Representatives of Kensington Senior Development LLC had gone before the Verona Planning Board in January to get a zoning change to facilitate the project. But the Planning Board declined to add assisted living to the permitted uses for properties that are zoned as Town Center, as the Richfield lot now is. A variance to change the permitted use is one of the seven variances that the Board of Adjustment will now be asked to consider.
Kensington is under contract to purchase two properties, 420 Bloomfield Avenue and 312 Claremont Avenue. The former is the site of the Richfield Regency and the latter is a parking lot just east of Cumberland that is used by the Richfield. 420 Bloomfield Avenue is one of the largest properties in Verona, occupying just under an acre of land. The parking lot on Claremont is 70 feet wide and 266 feet deep, adding close to a half acre to the mix. Both are listed in state property tax records as being owned by V & J Realty Associates LLC of Verona.

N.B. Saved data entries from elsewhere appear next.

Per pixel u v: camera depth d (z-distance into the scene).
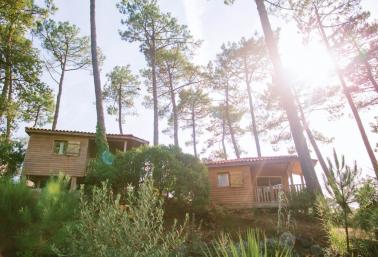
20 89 24.44
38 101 25.09
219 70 33.97
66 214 6.76
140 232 5.01
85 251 5.14
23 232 6.65
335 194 6.55
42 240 6.70
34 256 6.52
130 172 13.52
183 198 13.51
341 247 6.84
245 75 33.56
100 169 14.12
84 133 21.17
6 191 6.98
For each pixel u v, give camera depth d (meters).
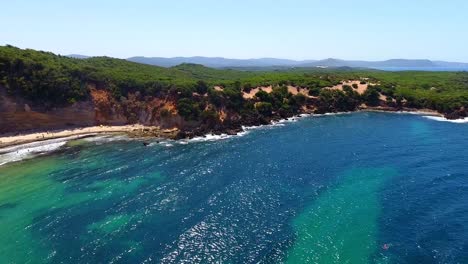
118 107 107.56
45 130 98.81
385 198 55.88
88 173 68.88
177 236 46.16
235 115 110.56
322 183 62.22
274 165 72.19
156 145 88.88
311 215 50.88
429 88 156.38
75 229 48.03
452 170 67.50
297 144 87.94
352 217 50.03
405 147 83.69
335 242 44.03
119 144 89.81
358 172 67.25
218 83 126.75
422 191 58.22
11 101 93.81
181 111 102.25
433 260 40.03
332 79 157.25
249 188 60.75
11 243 44.75
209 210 53.12
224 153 81.31
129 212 52.72
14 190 60.84
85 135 97.31
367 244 43.44
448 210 51.47
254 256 41.66
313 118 121.44
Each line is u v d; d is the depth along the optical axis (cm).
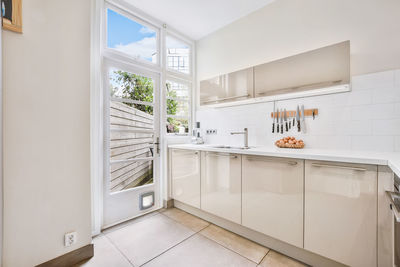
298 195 141
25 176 122
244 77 210
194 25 272
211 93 244
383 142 153
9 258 116
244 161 173
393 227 97
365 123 161
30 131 124
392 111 150
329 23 182
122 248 165
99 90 193
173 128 287
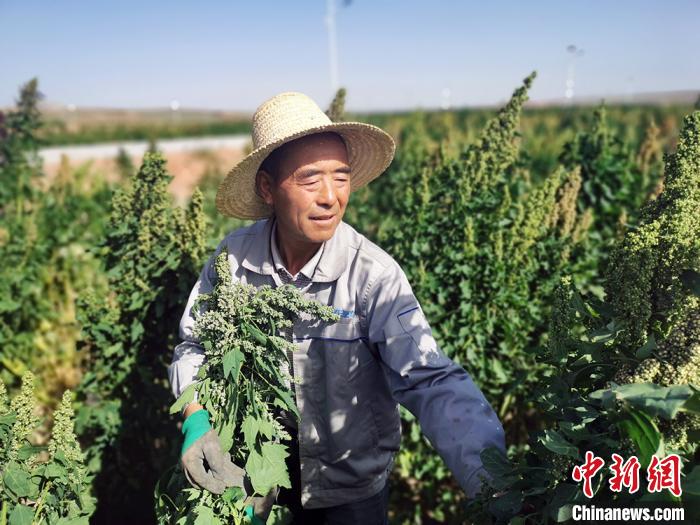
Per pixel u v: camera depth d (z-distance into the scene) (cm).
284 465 184
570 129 1606
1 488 181
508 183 463
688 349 129
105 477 332
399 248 391
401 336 185
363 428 211
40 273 522
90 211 750
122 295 335
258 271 211
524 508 147
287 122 187
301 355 201
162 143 4069
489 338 359
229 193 214
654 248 149
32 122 716
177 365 207
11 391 451
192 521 174
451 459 165
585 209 516
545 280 380
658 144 610
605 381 150
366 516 226
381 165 223
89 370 354
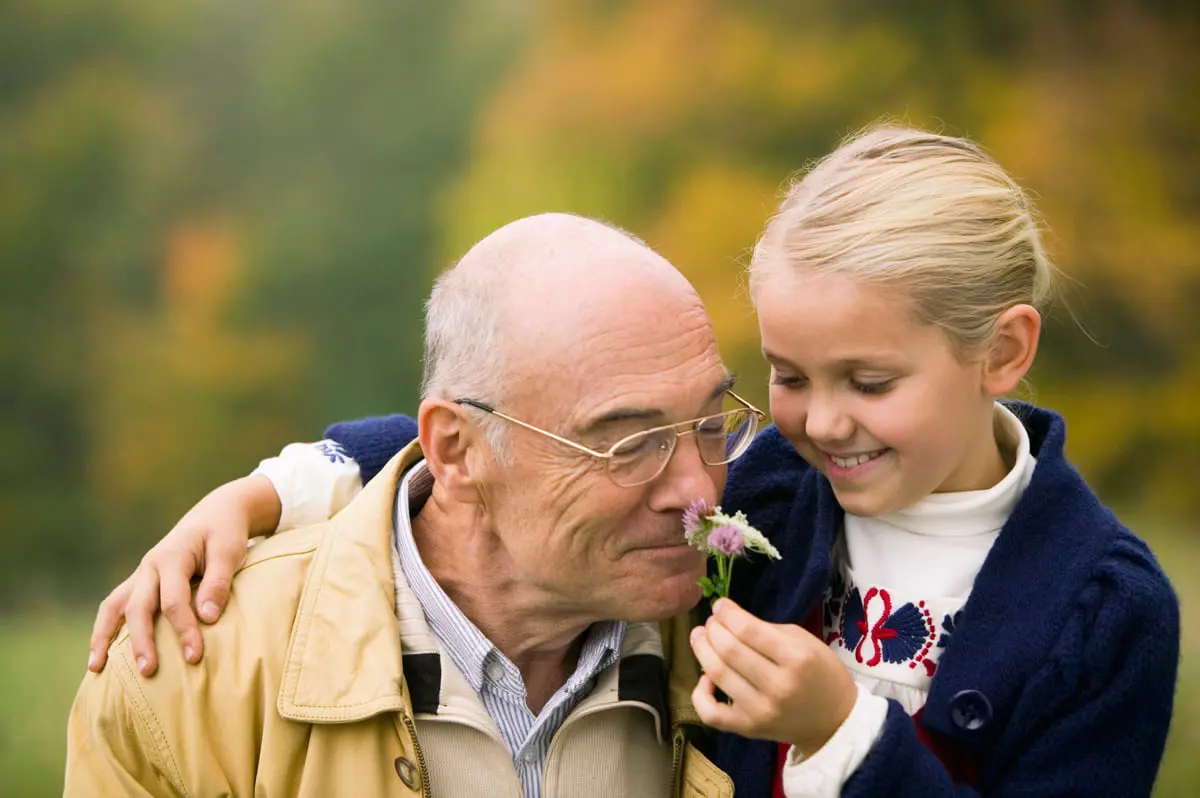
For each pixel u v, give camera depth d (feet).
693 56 61.05
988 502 8.13
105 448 78.23
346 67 79.61
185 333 79.46
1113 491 51.08
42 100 84.23
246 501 9.07
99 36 84.53
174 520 76.64
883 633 8.25
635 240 8.47
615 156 62.34
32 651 31.76
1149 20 56.54
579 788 8.36
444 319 8.37
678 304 8.02
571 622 8.43
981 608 7.91
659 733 8.56
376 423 10.16
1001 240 7.77
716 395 8.09
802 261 7.61
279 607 8.38
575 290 7.89
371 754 8.00
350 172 79.25
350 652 8.10
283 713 7.95
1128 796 7.60
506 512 8.15
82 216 82.89
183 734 8.07
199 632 8.21
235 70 86.28
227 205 82.33
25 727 25.52
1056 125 56.08
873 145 8.11
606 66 63.52
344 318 77.82
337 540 8.55
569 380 7.79
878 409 7.61
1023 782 7.66
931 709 7.86
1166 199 54.90
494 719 8.52
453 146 76.23
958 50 57.72
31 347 80.12
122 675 8.16
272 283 78.84
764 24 60.03
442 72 77.05
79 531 75.66
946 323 7.56
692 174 59.72
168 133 83.25
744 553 8.46
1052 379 52.26
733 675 7.34
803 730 7.36
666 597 8.09
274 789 7.99
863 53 58.13
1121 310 53.01
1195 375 51.67
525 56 70.69
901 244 7.44
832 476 7.98
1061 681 7.62
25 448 78.23
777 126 59.31
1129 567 7.78
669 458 7.91
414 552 8.55
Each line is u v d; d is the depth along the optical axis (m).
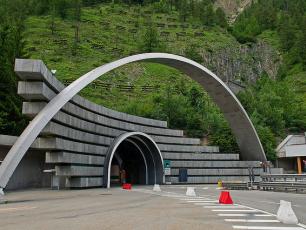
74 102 28.81
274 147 57.19
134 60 34.62
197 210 13.44
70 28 120.19
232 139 52.09
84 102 30.84
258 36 147.38
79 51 100.94
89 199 18.73
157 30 136.75
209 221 10.58
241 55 128.25
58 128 24.95
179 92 80.25
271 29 154.25
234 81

The Richfield Regency, which opened in Verona in the early 1960s, continues to operate as an event and wedding banquet hall.
Assisted living is not currently a permitted use in Verona in any location. Assisted living facilities provide housing and care to a somewhat independent elderly or disabled population, and their expansion in the last decade means that there are now more of these facilities than there are nursing homes in the U.S. Hillwood Terrace, which is often referred to as Verona’s senior housing, is actually a Section 8 property for low-income households. It does not provide trained attendants or nurses to residents as an assisted living property would.
Kensington Senior Development’s planner and lawyer told the Planning Board that they believed that assisted living is a form of residential usage, which is permitted in the Town Center zone, and they asserted that the creation of an assisted living facility at 420 Bloomfield Avenue could contribute to a walkable downtown in Verona. Since the purpose of the hearing was to explore a zoning change and not review an actual plan, Kensington did not give details on what the facility would be like, other than to say it would have under-building parking and not ground-floor retail. (Before the Richfield was built, there was a supermarket on the site.) Kensington has operated a facility in White Plains, N.Y. for eight years.
The Board of Adjustment meets in the ballroom at the Verona Community Center, beginning at 8 p.m. The meeting agenda is here. The meeting is open to the public.